=== Fragmento fuente ===
Tabita Rezaire, artista franco-guayanesa-danesa, nos lleva más lejos. En sus vídeos hipnóticos, en sus portales digitales que vibran con frecuencias sagradas, Rezaire construye una cosmología alternativa. Mujer negra, queer, curandera e “interfaz” viviente entre lo ancestral y lo digital, entrelaza los conocimientos de las comunidades africanas, la medicina energética, la astrología, la vibración, la espiritualidad femenina y la herencia colonial. En Premium Connect (2017), por ejemplo, conecta el cable submarino de internet con la columna vertebral, con África, con las estrellas. El cuerpo se convierte en una antena. Y así: ¿puede el cuerpo queer curar la fractura de la modernidad? ¿Puede el arte ser una forma de medicina?
En este ámbito, el ritual no es ni decoración ni espectáculo. Es lenguaje, es código. Es lo que precede a la palabra y va más allá de ella.
Jesse Darling, ganador del Premio Turner 2023, trabaja en cambio con residuos, materiales pobres, objetos heridos. Sus esculturas parecen reliquias de un mundo postsistémico, fragmentos de un culto secular y marginal. Sillas de ruedas como tronos sagrados, cruces hechas de muletas, símbolos religiosos rotos y cosidos. La espiritualidad aquí es débil, vulnerable, rara. No se manifiesta en visiones místicas, sino en el dolor del cuerpo discapacitado, en el desmoronamiento de ciertos signos. Hay una forma de sacralidad en la precariedad, como si sólo lo que cae pudiera realmente empezar a sentir. Entonces se comprende: no son huidas de la realidad. Son otras formas de habitarla.

=== Consigna A ===
Responde a partir del fragmento sobre arte y espiritualidad:
(i) ¿En qué obra de 2017 conecta Rezaire el cable submarino de internet con la columna vertebral?
(ii) ¿Qué dos cosas no es el ritual en este ámbito?
(iii) ¿Qué premio ganó Jesse Darling en 2023?
=== Consigna B ===
Copia el pasaje del fragmento sobre arte y espiritualidad que comienza en las palabras "Tabita Rezaire, artista" y termina tras "forma de medicina?". Sustituye "antena" por "brújula".
=== Consigna C ===
Traduce al inglés esta oración del fragmento sobre arte y espiritualidad: "Es lo que precede a la palabra y va más allá de ella."

=== Material extraído ===
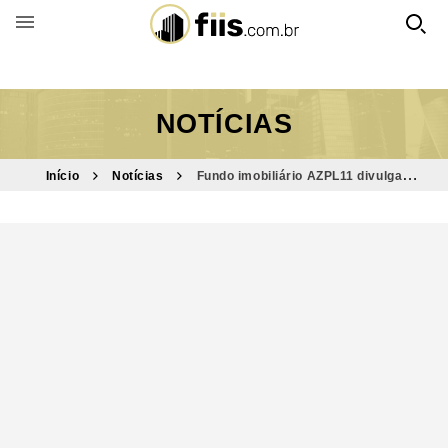
BUSCAR POR FUNDO
NOTÍCIAS
Início
Notícias
Fundo imobiliário AZPL11 divulga
dividendos com retorno mensal de 1,23%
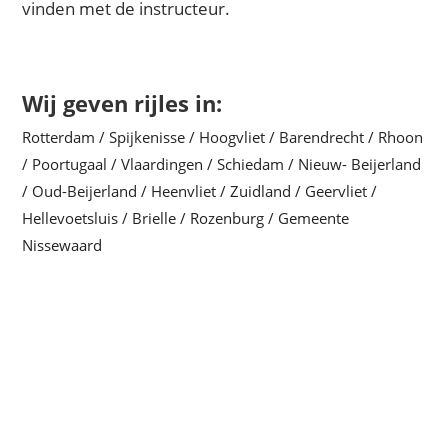
vinden met de instructeur.
Wij geven rijles in:
Rotterdam / Spijkenisse / Hoogvliet / Barendrecht / Rhoon
/ Poortugaal / Vlaardingen / Schiedam / Nieuw- Beijerland
/ Oud-Beijerland / Heenvliet / Zuidland / Geervliet /
Hellevoetsluis / Brielle / Rozenburg / Gemeente
Nissewaard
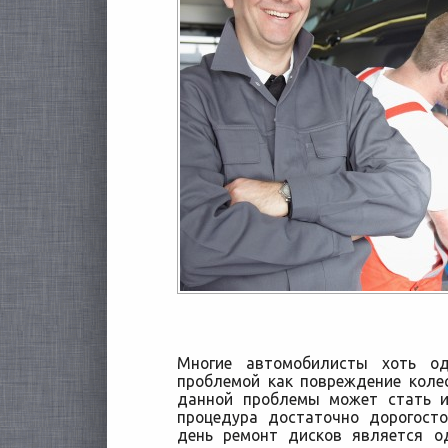
Многие автомобилисты хоть о
проблемой как повреждение коле
данной проблемы может стать и
процедура достаточно дорогост
день ремонт дисков
является о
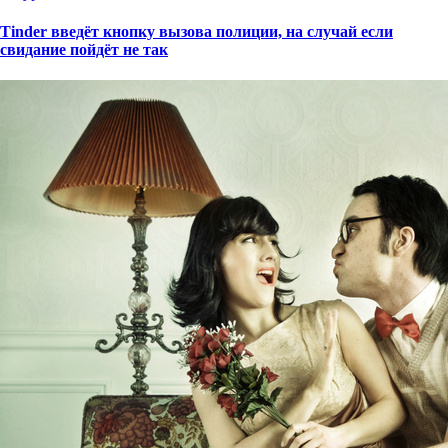
Tinder введёт кнопку вызова полиции, на случай если
свидание пойдёт не так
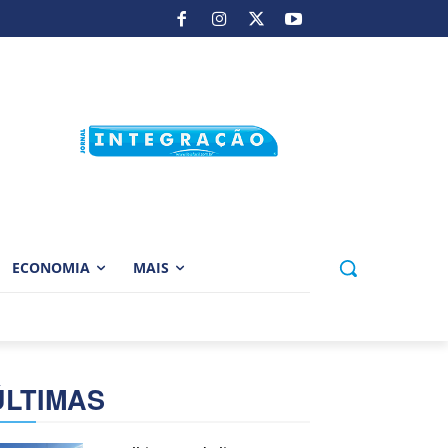
ECONOMIA
MAIS
ÚLTIMAS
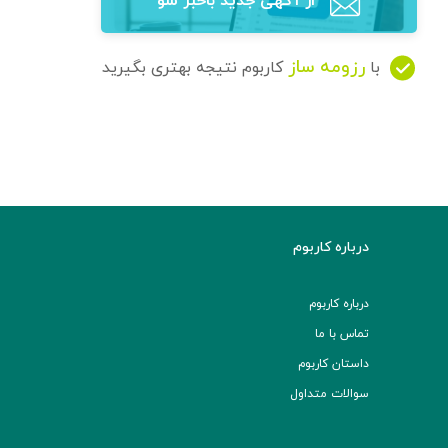
از آگهی‌ جدید باخبر شو
رزومه ساز
با
کاربوم نتیجه بهتری بگیرید
درباره کاربوم
درباره کاربوم
تماس با ما
داستان کاربوم
سوالات متداول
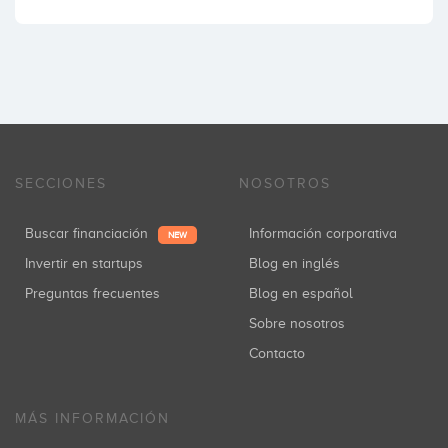
SECCIONES
NOSOTROS
Buscar financiación
Información corporativa
NEW
Invertir en startups
Blog en inglés
Preguntas frecuentes
Blog en español
Sobre nosotros
Contacto
MÁS INFORMACIÓN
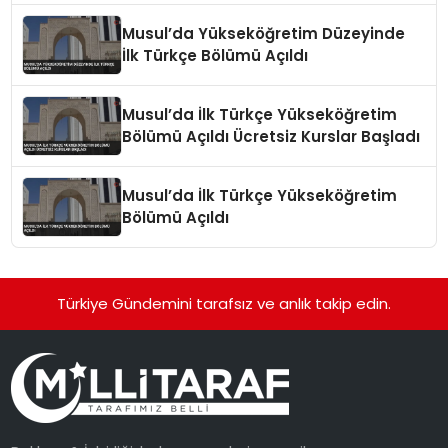
Musul’da Yükseköğretim Düzeyinde
İlk Türkçe Bölümü Açıldı
Musul’da İlk Türkçe Yükseköğretim
Bölümü Açıldı Ücretsiz Kurslar Başladı
Musul’da İlk Türkçe Yükseköğretim
Bölümü Açıldı
Türkiye Gündemini tarafsız ve anlık takip edin.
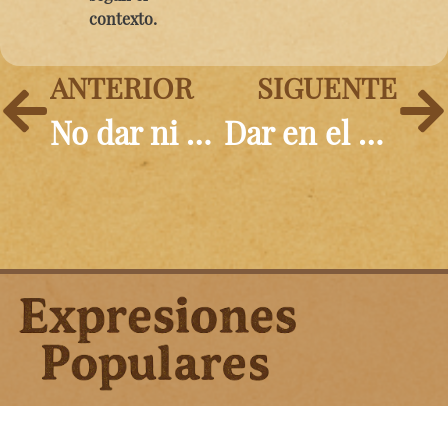
contexto.
ANTERIOR
SIGUENTE
No dar ni golpe
Dar en el clavo
Aviso Legal | Política de Privacidad | Política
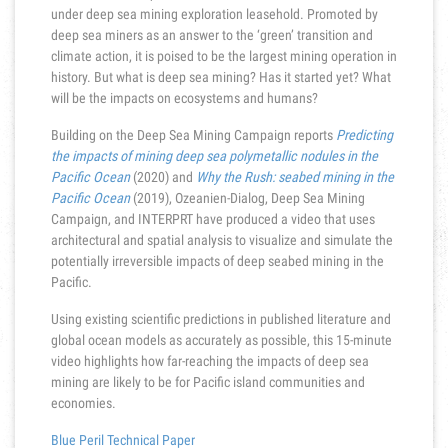
under deep sea mining exploration leasehold. Promoted by
deep sea miners as an answer to the ‘green’ transition and
climate action, it is poised to be the largest mining operation in
history. But what is deep sea mining? Has it started yet? What
will be the impacts on ecosystems and humans?
Building on the Deep Sea Mining Campaign reports
Predicting
the impacts of mining deep sea polymetallic nodules in the
Pacific Ocean
(2020) and
Why the Rush: seabed mining in the
Pacific Ocean
(2019), Ozeanien-Dialog, Deep Sea Mining
Campaign, and INTERPRT have produced a video that uses
architectural and spatial analysis to visualize and simulate the
potentially irreversible impacts of deep seabed mining in the
Pacific.
Using existing scientific predictions in published literature and
global ocean models as accurately as possible, this 15-minute
video highlights how far-reaching the impacts of deep sea
mining are likely to be for Pacific island communities and
economies.
Blue Peril Technical Paper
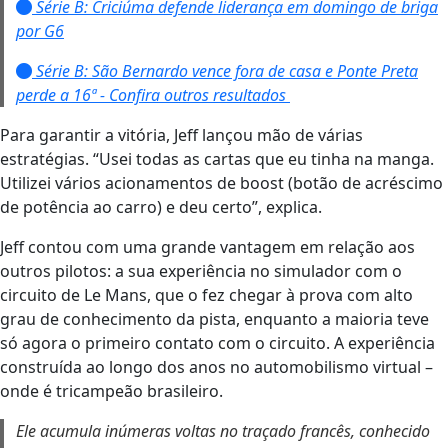
Série B: Criciúma defende liderança em domingo de briga
por G6
Série B: São Bernardo vence fora de casa e Ponte Preta
perde a 16ª - Confira outros resultados
Para garantir a vitória, Jeff lançou mão de várias
estratégias. “Usei todas as cartas que eu tinha na manga.
Utilizei vários acionamentos de boost (botão de acréscimo
de potência ao carro) e deu certo”, explica.
Jeff contou com uma grande vantagem em relação aos
outros pilotos: a sua experiência no simulador com o
circuito de Le Mans, que o fez chegar à prova com alto
grau de conhecimento da pista, enquanto a maioria teve
só agora o primeiro contato com o circuito. A experiência
construída ao longo dos anos no automobilismo virtual –
onde é tricampeão brasileiro.
Ele acumula inúmeras voltas no traçado francês, conhecido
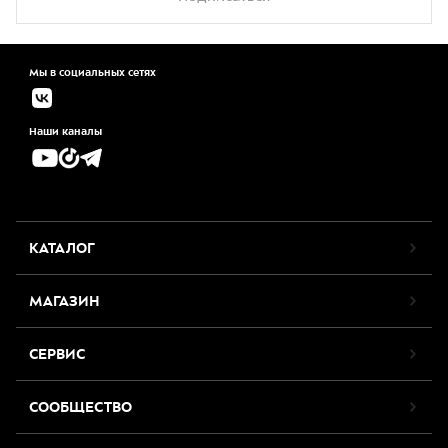
Мы в социальных сетях
Наши каналы
КАТАЛОГ
МАГАЗИН
СЕРВИС
СООБЩЕСТВО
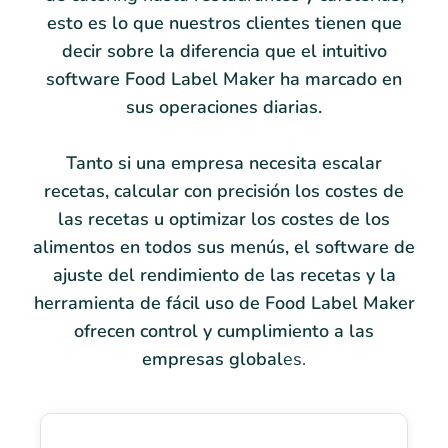
esto es lo que nuestros clientes tienen que
decir sobre la diferencia que el intuitivo
software Food Label Maker ha marcado en
sus operaciones diarias.
Tanto si una empresa necesita escalar
recetas, calcular con precisión los costes de
las recetas u optimizar los costes de los
alimentos en todos sus menús, el software de
ajuste del rendimiento de las recetas y la
herramienta de fácil uso de Food Label Maker
ofrecen control y cumplimiento a las
empresas global
es.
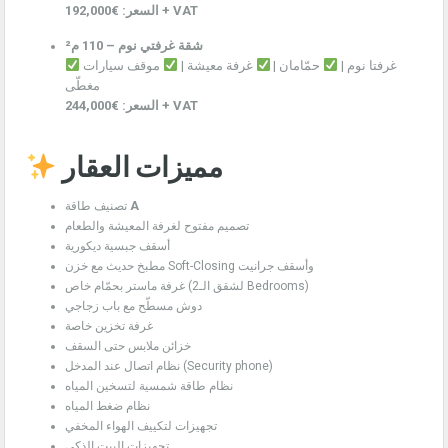
السعر: €192,000 + VAT
شقة غرفتي نوم – 110 م²
غرفتا نوم |
حمّامان |
غرفة معيشة |
موقف سيارات
مغطّى
السعر: €244,000 + VAT
مميزات العقار
تصنيف طاقة
A
تصميم مفتوح لغرفة المعيشة والطعام
أسقف جبسية ديكورية
مطبخ حديث مع خزن Soft-Closing وأسقف جرانيت
غرفة ماستر بحمّام خاص (لشقق الـ2 Bedrooms)
دوش مسطّح مع باب زجاجي
غرفة تخزين خاصة
خزائن ملابس حتى السقف
نظام اتصال عند المدخل (Security phone)
نظام طاقة شمسية لتسخين المياه
نظام ضغط المياه
تجهيزات لتكييف الهواء المخفي
تجهيزات البيت الذكي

=== Respuesta escrita A ===
(i) En Premium Connect.
(ii) Ni decoración ni espectáculo.
(iii) El Premio Turner.

=== Respuesta escrita B ===
Tabita Rezaire, artista franco-guayanesa-danesa, nos lleva más lejos. En sus vídeos hipnóticos, en sus portales digitales que vibran con frecuencias sagradas, Rezaire construye una cosmología alternativa. Mujer negra, queer, curandera e “interfaz” viviente entre lo ancestral y lo digital, entrelaza los conocimientos de las comunidades africanas, la medicina energética, la astrología, la vibración, la espiritualidad femenina y la herencia colonial. En Premium Connect (2017), por ejemplo, conecta el cable submarino de internet con la columna vertebral, con África, con las estrellas. El cuerpo se convierte en una brújula. Y así: ¿puede el cuerpo queer curar la fractura de la modernidad? ¿Puede el arte ser una forma de medicina?

=== Respuesta escrita C ===
It is what precedes the word and goes beyond it.